Feature | Use hardcoded LCID mappings when decoding strings#4212
Conversation
|
/azp run |
|
Azure Pipelines successfully started running 2 pipeline(s). |
benrr101
left a comment
There was a problem hiding this comment.
In general, I like the idea. The only thing I would like changed is to give more labels to the magic values. Right now it looks like a book of mysterious numbers with no real explanation. They ultimately correspond with a locale of some kind, yeah? So it'd be nice to be able to see which values correspond to which locale.
|
Thanks @benrr101. Yes - it maps LCID (defined here) to code page IDs (except for LCIDs 0x827 and 0x2409, which don't appear in the specs or are marked as reserved, but still have an entry in the LCID table.) The corresponding mapping here references the MS-LCID spec, which I can do. Many of the code pages are named Do you just want the link to MS-LCID, or something more structural? Edit - I've just added the LCID descriptions, and I think it looks slightly clearer now. What do you think? |
|
/azp run |
|
Azure Pipelines successfully started running 2 pipeline(s). |
There was a problem hiding this comment.
Pull request overview
This PR updates collation/LCID-to-codepage resolution in TdsParser to use hardcoded mappings (aligned with other SQL Server drivers) instead of relying on CultureInfo.GetCultureInfo, helping move toward compatibility with globalization invariant mode.
Changes:
- Replaced
TdsParser.GetCodePagelogic with a call toLocalesHelper.TryGetCodePage(...). - Introduced
LocalesHelpercontaining hardcoded LCID→codepage and sortId→codepage mapping tables. - Removed the legacy
TdsEnums.CODE_PAGE_FROM_SORT_IDtable.
Reviewed changes
Copilot reviewed 3 out of 3 changed files in this pull request and generated 5 comments.
| File | Description |
|---|---|
| src/Microsoft.Data.SqlClient/src/Microsoft/Data/SqlClient/TdsParser.cs | Switches codepage resolution to use the new hardcoded mapping helper. |
| src/Microsoft.Data.SqlClient/src/Microsoft/Data/SqlClient/TdsEnums.cs | Removes the old sort-id→codepage mapping table. |
| src/Microsoft.Data.SqlClient/src/Microsoft/Data/SqlClient/LocalesHelper.cs | Adds hardcoded LCID/sortId mapping tables and lookup logic. |
Codecov Report❌ Patch coverage is
Additional details and impacted files@@ Coverage Diff @@
## main #4212 +/- ##
==========================================
- Coverage 65.96% 64.10% -1.87%
==========================================
Files 275 272 -3
Lines 42993 65961 +22968
==========================================
+ Hits 28361 42285 +13924
- Misses 14632 23676 +9044
Flags with carried forward coverage won't be shown. Click here to find out more. ☔ View full report in Codecov by Sentry. 🚀 New features to boost your workflow:
|
|
/azp run |
|
Azure Pipelines successfully started running 2 pipeline(s). |
benrr101
left a comment
There was a problem hiding this comment.
Much better - I appreciate it! :D
Description
This builds on #4051 and #584 by changing the mapping from collations/sort IDs to code pages, replacing it with a static list of valid mappings rather than a call to
CultureInfo.GetCultureInfo.This is performance-neutral, but it also brings us closer to supporting globalization invariant mode.

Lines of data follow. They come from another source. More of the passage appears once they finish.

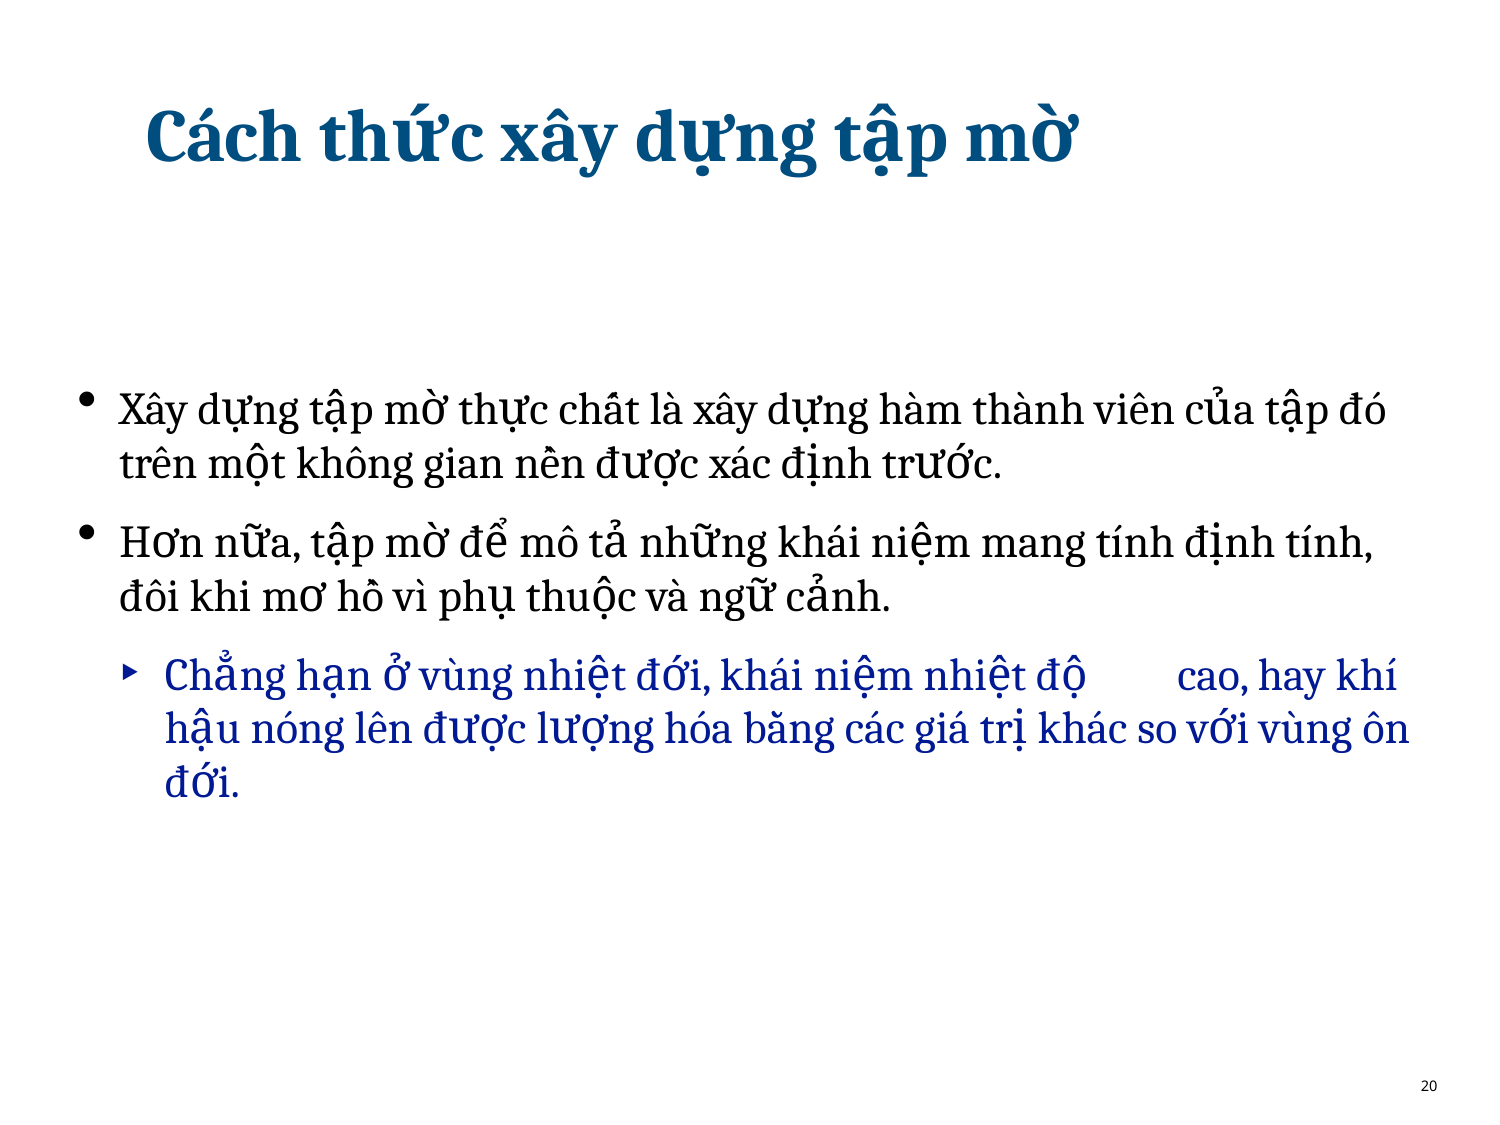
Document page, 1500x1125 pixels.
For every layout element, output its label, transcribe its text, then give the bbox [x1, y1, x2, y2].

title Cách thức xây dựng tập mờ [75, 36, 1150, 226]
text_box 20 [1417, 1076, 1440, 1097]
text_box Xây dựng tập mờ thực chất là xây dựng hàm thành viên của tập đó trên một không gian nền được xác định trước. Hơn nữa, tập mờ để mô tả những khái niệm mang tı́nh định tı́nh, đôi khi mơ hồ vı̀ phụ thuộc và ngữ cảnh. Chẳng hạn ở vùng nhiệt đới, khái niệm nhiệt độ cao, hay khı́ hậu nóng lên được lượng hóa bằng các giá trị khác so với vùng ôn đới. [76, 376, 1424, 807]
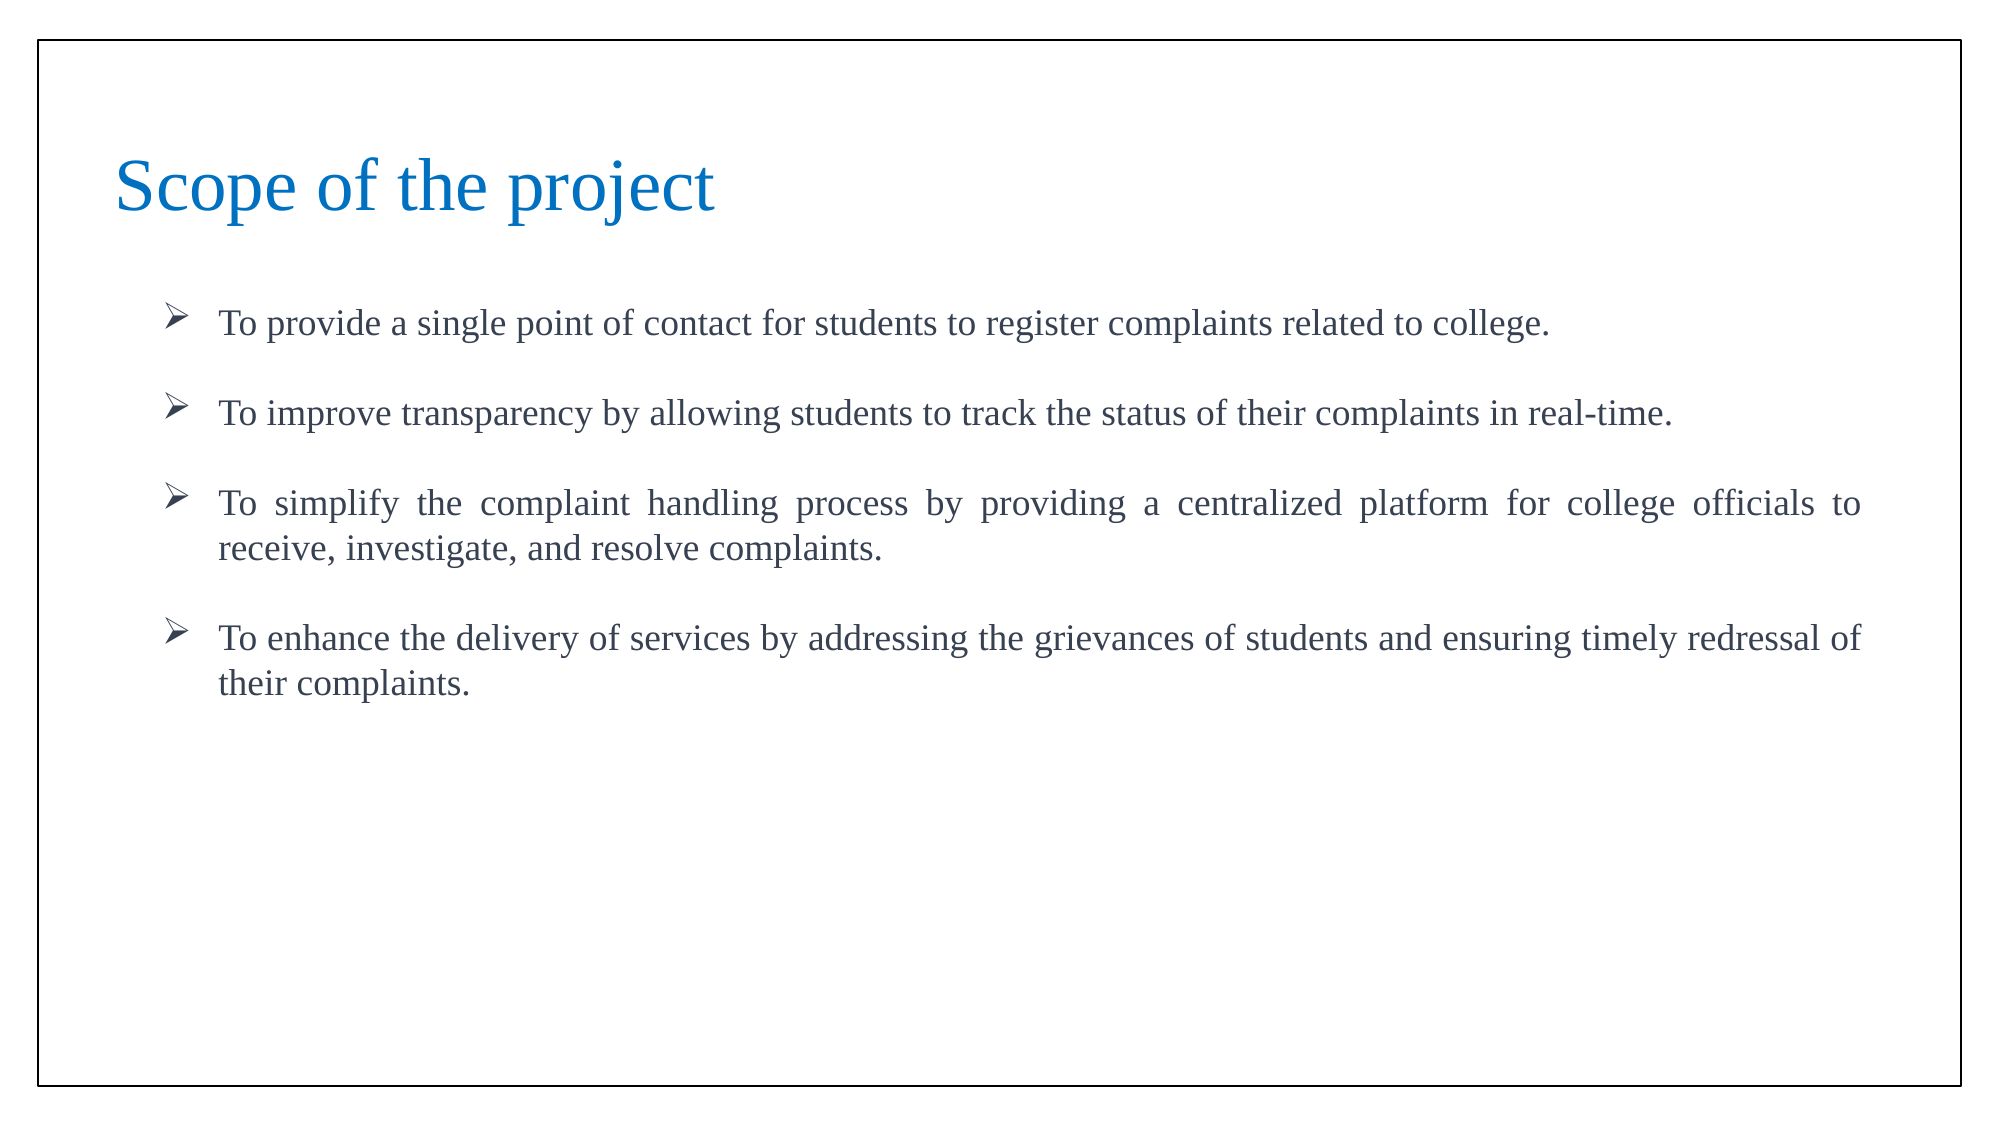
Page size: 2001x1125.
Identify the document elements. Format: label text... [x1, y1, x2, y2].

text_box To provide a single point of contact for students to register complaints related to college. To improve transparency by allowing students to track the status of their complaints in real-time. To simplify the complaint handling process by providing a centralized platform for college officials to receive, investigate, and resolve complaints. To enhance the delivery of services by addressing the grievances of students and ensuring timely redressal of their complaints. [147, 290, 1879, 711]
title Scope of the project [99, 74, 1720, 298]
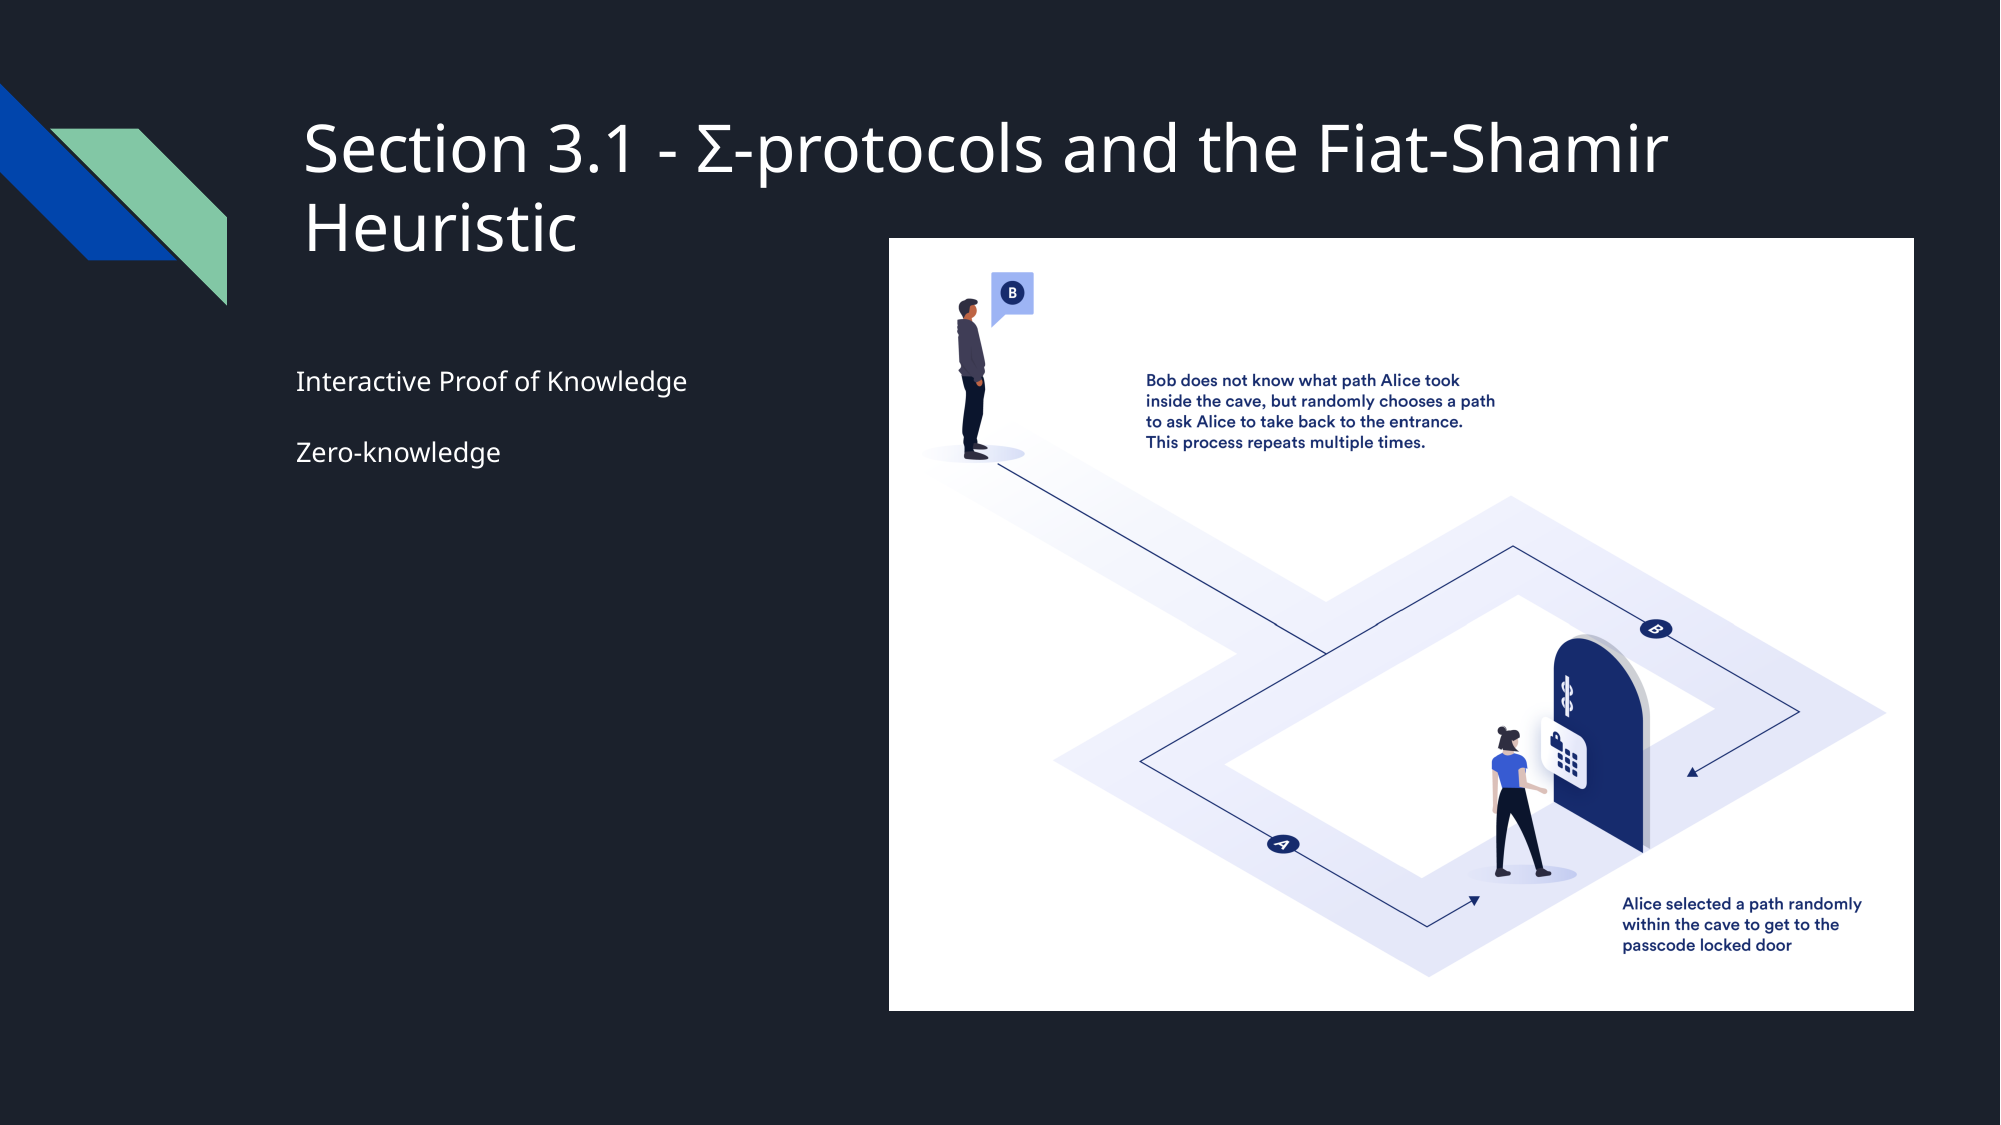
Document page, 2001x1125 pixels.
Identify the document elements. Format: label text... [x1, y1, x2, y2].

title Section 3.1 - Σ-protocols and the Fiat-Shamir Heuristic [283, 86, 1824, 287]
picture [889, 238, 1914, 1012]
list Interactive Proof of Knowledge Zero-knowledge [275, 339, 884, 977]
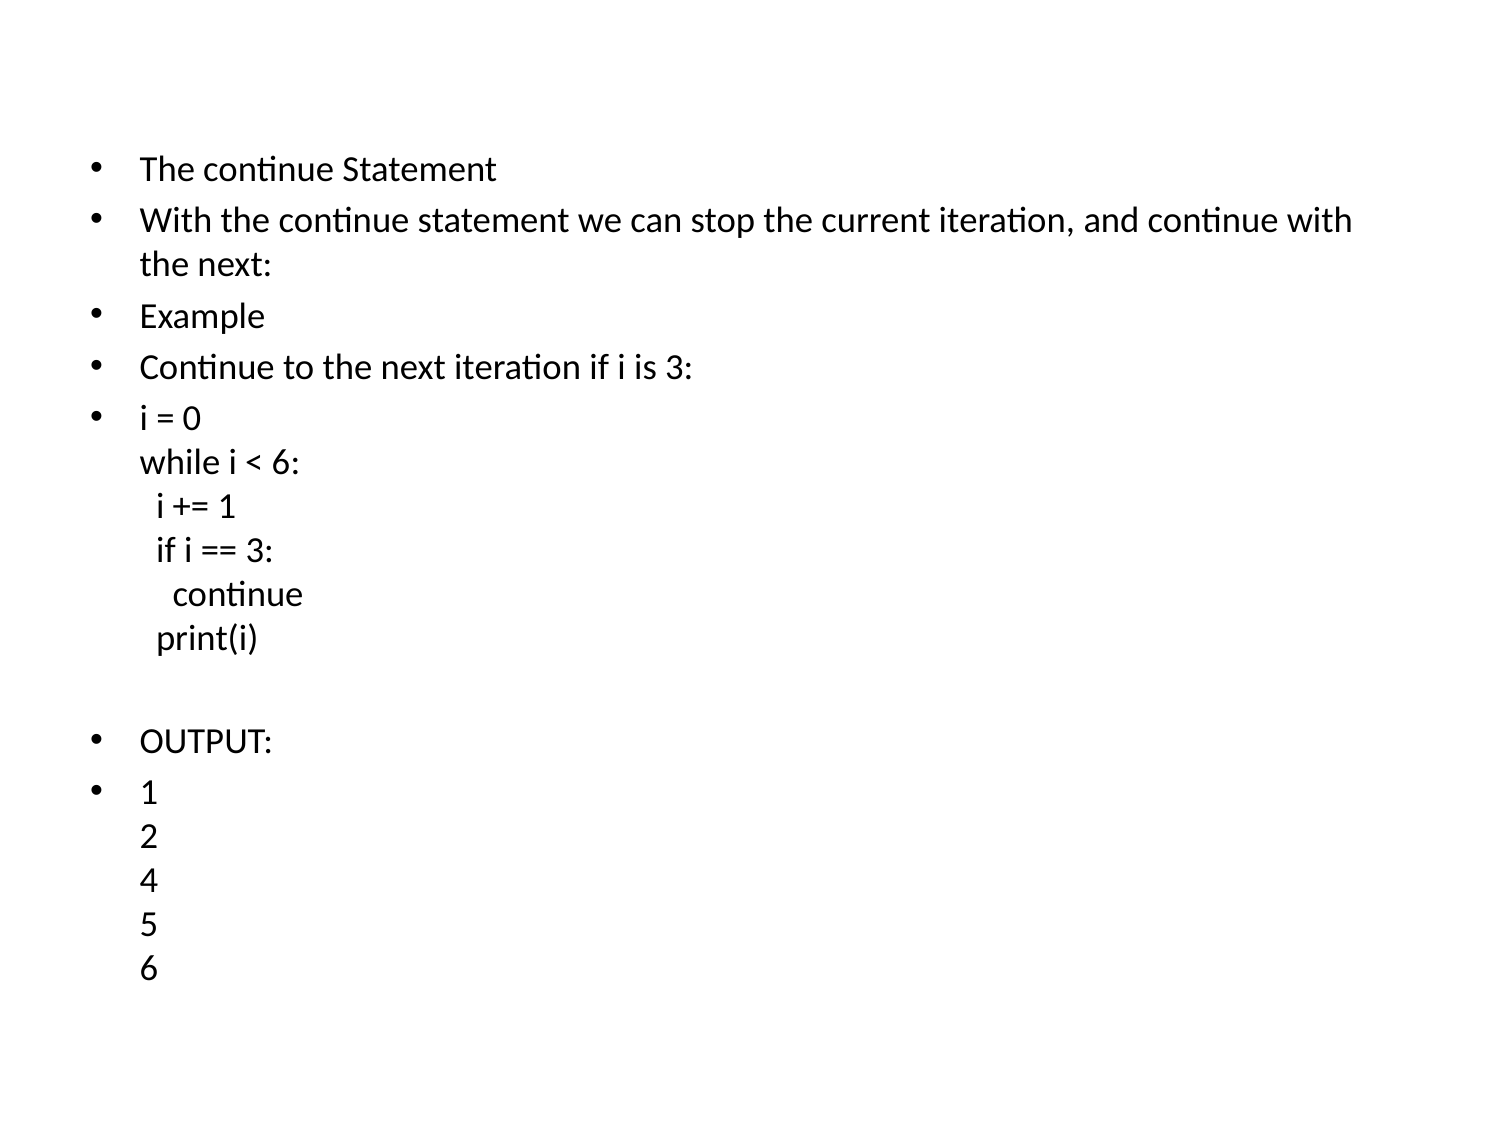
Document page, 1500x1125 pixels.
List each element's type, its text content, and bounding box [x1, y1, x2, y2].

list The continue Statement With the continue statement we can stop the current iteration, and continue with the next: Example Continue to the next iteration if i is 3: i = 0 while i < 6: i += 1 if i == 3: continue print(i) OUTPUT: 1 2 4 5 6 [75, 137, 1425, 1005]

I've simply lifted the full set of mappings from the JDBC driver (here) and confirmed that the existing collation transcoding tests continue to pass on the newest SQL 2025 CU and on a SQL Azure instance.
Issues
Tested by #4051.
Addresses a backlog item listed in #584.
Contributes to #3742.
Testing
Manual testing against an on-prem SQL2025 instance and against a SQL Azure instance passes.